Comparison of Aristotle’s Views and the Concept of Best Places to Work
Successful workplaces are where the virtues of trust, pride and enjoyment are effectively realized. These three virtues underlie the framework for successful employee relationships because without them, it is impossible to realize synergy or cohesion in the workplace.
Trust is usually a double-edged sword where people who trust one another are often expected to be trusted back. Much like respect, employees quantify the degree of trust depending on the quality of their relationships not only with themselves but also with the management. The concept of trust mainly emphasizes the concepts of friendship and justice as explained by Aristotle.
Analyzing the concept of friendship, Aristotle explains that mutually satisfying friendships are realized where there is no party that unfairly benefits from another. The concept of goodwill is also highlighted in this analysis where both parties are supposed to express genuine goodwill with one another. Trust is easily manifested in such relationships. However, if such relationships do not exhibit goodwill, there will be distrust among the parties involved.
The same analysis also applies to the concept of justice as explained by Aristotle because Aristotle identifies that particular justice is preferable because it resonates with the varying facts of the moment. The realization of proper justice can therefore only be realized when this justice is realized but most importantly, it is important to highlight that people will only expect good justice when they trust the arbitrator. If they do not trust the judge (for example), they would not believe in justice.
The concept of pride is also identified to be central to the realization of a good workplace environment and almost explicitly, it emphasizes Aristotle’s concept of happiness. Aristotle says that happiness is a goal in its nature (through the realization of this goal, we are essentially happy). However, it is impossible to ignore the fact that happiness is a source of pride. Therefore, when employees are truly happy, they are bound to derive satisfaction in what they do. This satisfaction manifests in pride.
Almost, conjointly, pride and enjoyment go hand-in-hand because employees who find pride in what they do enjoy what they do (as well). Enjoyment is also explained in the context of finding pleasure in working with other people in the office. Again, Aristotle’s remarks on friendship cannot be ignored in this case because he explains that one core pillar of forging good friendships among employees is deriving pleasure in associating with some people.

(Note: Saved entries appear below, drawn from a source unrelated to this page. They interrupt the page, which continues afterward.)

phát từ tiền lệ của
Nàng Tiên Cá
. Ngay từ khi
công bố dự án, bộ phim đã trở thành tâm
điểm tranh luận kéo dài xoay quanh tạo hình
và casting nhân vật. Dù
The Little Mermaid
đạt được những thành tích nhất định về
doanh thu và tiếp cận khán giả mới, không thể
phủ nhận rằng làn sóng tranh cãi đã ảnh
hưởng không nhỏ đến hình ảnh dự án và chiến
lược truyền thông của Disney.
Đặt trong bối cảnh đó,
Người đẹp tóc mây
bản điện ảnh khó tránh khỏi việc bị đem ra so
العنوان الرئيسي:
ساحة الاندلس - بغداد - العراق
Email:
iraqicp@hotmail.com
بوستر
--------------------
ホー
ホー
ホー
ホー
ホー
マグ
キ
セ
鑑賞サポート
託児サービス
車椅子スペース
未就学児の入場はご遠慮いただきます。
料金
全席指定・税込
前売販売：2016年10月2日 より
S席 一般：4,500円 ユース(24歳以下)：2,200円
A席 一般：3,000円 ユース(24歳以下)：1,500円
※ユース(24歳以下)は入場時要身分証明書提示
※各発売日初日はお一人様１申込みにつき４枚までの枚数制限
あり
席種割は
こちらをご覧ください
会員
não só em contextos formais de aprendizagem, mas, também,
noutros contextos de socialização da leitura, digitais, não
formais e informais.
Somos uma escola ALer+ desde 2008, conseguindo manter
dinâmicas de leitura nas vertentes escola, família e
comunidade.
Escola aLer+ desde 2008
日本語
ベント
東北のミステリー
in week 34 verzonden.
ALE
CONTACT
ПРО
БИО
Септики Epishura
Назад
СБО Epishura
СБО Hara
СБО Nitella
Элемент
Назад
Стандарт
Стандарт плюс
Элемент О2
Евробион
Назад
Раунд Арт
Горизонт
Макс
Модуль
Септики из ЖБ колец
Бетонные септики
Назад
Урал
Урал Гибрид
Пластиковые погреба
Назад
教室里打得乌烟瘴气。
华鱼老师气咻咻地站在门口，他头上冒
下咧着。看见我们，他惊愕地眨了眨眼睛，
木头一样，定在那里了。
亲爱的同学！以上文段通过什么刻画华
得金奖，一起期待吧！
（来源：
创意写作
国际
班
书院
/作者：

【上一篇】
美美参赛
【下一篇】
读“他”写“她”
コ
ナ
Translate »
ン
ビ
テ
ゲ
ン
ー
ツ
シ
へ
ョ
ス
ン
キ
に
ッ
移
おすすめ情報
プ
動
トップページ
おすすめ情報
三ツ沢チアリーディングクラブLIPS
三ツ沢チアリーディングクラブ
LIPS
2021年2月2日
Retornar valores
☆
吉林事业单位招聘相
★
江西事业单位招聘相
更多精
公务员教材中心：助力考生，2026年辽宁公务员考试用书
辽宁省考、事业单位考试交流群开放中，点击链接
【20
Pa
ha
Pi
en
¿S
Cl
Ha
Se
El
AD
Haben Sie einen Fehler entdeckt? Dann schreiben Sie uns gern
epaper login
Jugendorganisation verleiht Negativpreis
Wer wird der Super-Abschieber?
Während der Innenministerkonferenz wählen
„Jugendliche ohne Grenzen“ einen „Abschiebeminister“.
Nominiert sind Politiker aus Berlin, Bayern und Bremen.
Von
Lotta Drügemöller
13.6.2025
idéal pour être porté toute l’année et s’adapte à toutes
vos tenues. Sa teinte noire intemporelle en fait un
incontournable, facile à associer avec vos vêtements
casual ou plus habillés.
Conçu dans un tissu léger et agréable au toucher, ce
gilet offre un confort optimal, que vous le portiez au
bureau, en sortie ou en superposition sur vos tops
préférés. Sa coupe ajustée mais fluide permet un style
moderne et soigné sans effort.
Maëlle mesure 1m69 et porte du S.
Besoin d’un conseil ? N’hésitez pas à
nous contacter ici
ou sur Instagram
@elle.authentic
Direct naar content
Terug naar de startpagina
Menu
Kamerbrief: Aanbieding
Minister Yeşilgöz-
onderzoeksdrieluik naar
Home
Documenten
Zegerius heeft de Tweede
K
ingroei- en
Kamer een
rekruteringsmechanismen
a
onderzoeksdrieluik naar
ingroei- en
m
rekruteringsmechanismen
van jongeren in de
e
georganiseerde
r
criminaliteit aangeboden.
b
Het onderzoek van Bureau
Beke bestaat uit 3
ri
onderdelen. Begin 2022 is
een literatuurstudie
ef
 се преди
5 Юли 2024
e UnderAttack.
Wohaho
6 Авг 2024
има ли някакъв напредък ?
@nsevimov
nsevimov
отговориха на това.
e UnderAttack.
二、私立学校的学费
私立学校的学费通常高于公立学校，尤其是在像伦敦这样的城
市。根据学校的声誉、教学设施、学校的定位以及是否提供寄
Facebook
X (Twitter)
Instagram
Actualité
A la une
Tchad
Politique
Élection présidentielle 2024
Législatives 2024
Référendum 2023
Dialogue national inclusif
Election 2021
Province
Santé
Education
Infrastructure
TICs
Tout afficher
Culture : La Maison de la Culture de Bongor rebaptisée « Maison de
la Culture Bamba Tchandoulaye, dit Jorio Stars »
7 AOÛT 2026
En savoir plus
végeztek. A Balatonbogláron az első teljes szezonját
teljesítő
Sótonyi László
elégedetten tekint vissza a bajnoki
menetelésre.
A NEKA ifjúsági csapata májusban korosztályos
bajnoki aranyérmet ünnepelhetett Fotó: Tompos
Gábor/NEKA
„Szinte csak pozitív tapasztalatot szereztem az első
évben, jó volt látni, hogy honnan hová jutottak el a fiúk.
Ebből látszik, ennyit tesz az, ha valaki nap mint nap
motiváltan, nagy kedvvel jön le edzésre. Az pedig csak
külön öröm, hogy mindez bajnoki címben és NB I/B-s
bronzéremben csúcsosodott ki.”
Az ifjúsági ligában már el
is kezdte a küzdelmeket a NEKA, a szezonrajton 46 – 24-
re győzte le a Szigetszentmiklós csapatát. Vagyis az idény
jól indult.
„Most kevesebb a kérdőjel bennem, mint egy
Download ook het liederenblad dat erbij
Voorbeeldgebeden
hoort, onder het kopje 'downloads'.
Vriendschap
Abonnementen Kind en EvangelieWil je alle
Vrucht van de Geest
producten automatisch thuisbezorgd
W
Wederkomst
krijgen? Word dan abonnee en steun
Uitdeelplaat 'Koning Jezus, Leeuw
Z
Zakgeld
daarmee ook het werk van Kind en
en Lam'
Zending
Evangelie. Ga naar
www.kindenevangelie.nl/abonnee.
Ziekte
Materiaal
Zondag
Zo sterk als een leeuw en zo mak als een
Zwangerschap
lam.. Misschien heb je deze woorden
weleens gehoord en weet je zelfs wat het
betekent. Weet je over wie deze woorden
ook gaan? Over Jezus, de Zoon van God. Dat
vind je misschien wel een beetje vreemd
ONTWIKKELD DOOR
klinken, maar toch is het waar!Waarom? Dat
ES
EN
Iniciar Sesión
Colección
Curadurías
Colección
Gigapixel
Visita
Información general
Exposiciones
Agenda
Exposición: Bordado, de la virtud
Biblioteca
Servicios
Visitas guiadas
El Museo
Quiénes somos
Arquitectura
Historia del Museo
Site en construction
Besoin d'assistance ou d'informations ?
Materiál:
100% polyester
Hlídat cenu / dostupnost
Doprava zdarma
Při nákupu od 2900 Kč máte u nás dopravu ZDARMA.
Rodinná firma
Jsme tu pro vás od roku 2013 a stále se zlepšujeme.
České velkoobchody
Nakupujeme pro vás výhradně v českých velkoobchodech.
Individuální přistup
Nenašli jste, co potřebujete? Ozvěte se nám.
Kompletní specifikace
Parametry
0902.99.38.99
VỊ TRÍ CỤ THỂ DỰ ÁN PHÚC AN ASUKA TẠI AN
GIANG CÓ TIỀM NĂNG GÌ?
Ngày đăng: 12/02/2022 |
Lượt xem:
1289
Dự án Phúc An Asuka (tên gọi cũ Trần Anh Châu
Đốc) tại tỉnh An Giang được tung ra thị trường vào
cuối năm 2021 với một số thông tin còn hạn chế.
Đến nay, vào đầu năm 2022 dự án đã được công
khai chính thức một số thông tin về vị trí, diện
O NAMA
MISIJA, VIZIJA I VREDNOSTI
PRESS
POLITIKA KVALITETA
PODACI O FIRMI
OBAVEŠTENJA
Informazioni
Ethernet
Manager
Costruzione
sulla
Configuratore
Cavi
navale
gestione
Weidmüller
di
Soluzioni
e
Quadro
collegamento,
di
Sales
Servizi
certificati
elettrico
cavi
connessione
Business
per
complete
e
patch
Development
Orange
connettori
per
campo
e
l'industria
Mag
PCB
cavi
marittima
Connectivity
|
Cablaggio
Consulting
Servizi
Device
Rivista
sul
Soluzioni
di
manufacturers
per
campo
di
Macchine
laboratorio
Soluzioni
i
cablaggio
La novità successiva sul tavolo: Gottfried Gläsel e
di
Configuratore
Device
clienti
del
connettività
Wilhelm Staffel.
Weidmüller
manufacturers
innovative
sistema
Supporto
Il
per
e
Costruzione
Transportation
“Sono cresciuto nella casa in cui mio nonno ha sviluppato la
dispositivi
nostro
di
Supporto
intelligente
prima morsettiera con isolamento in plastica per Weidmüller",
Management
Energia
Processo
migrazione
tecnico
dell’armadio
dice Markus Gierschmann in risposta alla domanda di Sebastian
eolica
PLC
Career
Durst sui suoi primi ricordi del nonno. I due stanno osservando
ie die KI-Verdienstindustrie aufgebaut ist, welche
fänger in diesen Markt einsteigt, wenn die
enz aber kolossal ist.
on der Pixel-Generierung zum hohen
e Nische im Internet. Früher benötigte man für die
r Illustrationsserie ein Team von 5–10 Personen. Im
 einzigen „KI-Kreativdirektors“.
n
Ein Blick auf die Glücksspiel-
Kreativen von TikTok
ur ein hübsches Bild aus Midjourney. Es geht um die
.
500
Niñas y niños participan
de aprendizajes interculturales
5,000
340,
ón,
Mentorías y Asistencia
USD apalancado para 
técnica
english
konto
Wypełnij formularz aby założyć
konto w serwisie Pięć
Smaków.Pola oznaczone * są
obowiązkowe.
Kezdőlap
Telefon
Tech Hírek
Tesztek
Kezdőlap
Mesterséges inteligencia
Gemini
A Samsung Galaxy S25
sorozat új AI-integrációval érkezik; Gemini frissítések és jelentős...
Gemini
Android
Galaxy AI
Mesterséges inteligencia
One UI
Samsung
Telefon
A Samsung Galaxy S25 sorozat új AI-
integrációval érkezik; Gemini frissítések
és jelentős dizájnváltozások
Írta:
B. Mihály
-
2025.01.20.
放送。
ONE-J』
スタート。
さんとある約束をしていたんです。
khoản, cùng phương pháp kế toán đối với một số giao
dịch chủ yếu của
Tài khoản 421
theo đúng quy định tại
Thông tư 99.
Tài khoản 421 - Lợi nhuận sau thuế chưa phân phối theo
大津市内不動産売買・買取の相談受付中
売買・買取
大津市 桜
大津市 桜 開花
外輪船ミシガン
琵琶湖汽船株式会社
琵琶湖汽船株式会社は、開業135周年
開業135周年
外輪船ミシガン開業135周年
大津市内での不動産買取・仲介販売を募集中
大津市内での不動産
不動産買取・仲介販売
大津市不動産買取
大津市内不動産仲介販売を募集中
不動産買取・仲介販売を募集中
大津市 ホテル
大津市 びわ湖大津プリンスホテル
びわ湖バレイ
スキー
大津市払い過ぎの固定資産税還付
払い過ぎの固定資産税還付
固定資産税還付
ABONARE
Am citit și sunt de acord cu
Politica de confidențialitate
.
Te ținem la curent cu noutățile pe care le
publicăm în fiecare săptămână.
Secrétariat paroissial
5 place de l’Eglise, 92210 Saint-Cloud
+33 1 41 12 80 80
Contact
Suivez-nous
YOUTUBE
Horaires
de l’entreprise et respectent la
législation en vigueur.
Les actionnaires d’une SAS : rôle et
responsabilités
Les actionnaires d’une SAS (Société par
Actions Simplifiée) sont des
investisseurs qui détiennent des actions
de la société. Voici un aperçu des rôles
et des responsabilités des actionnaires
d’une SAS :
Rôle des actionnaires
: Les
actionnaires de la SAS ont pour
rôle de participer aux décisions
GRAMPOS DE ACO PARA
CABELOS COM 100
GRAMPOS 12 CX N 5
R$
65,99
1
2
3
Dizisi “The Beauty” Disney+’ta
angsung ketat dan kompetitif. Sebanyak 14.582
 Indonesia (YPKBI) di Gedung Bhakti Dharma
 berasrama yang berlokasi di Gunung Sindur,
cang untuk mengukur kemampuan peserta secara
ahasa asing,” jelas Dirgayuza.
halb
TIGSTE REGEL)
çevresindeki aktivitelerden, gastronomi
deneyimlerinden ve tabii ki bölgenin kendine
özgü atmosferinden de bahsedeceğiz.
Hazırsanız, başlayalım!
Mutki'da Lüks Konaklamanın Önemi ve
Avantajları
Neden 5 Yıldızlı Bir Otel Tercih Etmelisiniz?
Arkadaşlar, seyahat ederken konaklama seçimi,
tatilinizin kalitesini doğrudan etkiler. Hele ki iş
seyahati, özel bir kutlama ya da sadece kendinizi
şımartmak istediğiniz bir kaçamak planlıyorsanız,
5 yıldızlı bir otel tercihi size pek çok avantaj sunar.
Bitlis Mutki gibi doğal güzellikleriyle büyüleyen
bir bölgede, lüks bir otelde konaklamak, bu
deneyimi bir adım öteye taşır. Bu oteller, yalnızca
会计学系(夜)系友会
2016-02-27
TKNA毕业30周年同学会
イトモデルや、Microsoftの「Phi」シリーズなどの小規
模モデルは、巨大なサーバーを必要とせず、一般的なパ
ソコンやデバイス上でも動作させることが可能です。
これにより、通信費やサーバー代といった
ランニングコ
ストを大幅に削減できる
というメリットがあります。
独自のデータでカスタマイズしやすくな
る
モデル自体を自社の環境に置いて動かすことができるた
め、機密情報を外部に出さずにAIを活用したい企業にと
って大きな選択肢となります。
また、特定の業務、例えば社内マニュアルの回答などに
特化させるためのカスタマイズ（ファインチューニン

After weighing the findings of this study, it is correct to say that Aristotle’s remarks outline the important frameworks needed to realize the best workplace environments.
However, Aristotle highlights the importance of establishing productive friendships (by working with other people in the organization) as the main factor needed in establishing a good workplace environment. Comprehensively, we can establish that Aristotle predicts the quality of good workplace relationships by outlining the fundamental principles of productive employee relations.